A roadside chapel emerges from the evening darkness on the radio station Krypta FM.
Image Source: Rock Paper Shotgun/Under The Sink Studio

So instead of shocks, it’s a game mostly punctuated by moments of relief. Just when I was losing hope, I’d stumble upon the thing I was supposed to photograph and take a decent shot of it. Lost in the woods, I’d see the amber glow of a city in the distance and suddenly know how to get home. Returning to the forums, a photo I thought was a bit of a dud would elicit a decent reaction: I’d feel that strange excitement that comes with being part of an online community and someone else’s world, even though I was only entering that world through the curved screen of an ancient monitor, the up-to-date equivalent of Madam Leota’s head floating in a crystal ball.

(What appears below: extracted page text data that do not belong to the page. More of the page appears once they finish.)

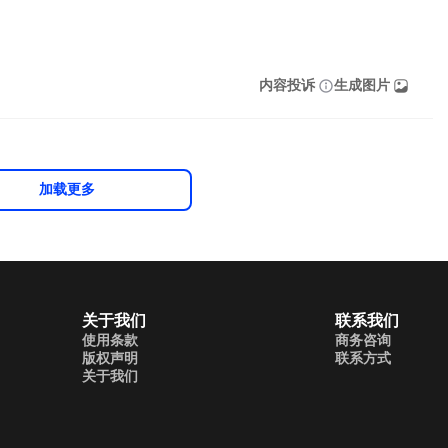
内容投诉
生成图片
加载更多
关于我们
联系我们
使用条款
商务咨询
版权声明
联系方式
关于我们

I think it’s this sweetness that consistently balances out everything that’s scary about this stretch of northern countryside: along with the promise of cryptids, photography jobs, local cultists and satanic graffiti, Krypta FM promises community and creates a growing sense of belonging. The names on the forums start to feel familiar and I start to be able to predict what they might say, what replies they might leave to my posts. The map slowly starts to make sense and by day three I’m leaving home pretty sure of the direction I need to go. Photo opportunities are ticked off my list and the story of what’s really going on there starts to come into focus. I go to bed buzzing with what I’ve seen and the next day, at ten past nine, I’m ready to turn on the radio again and hear that familiar voice.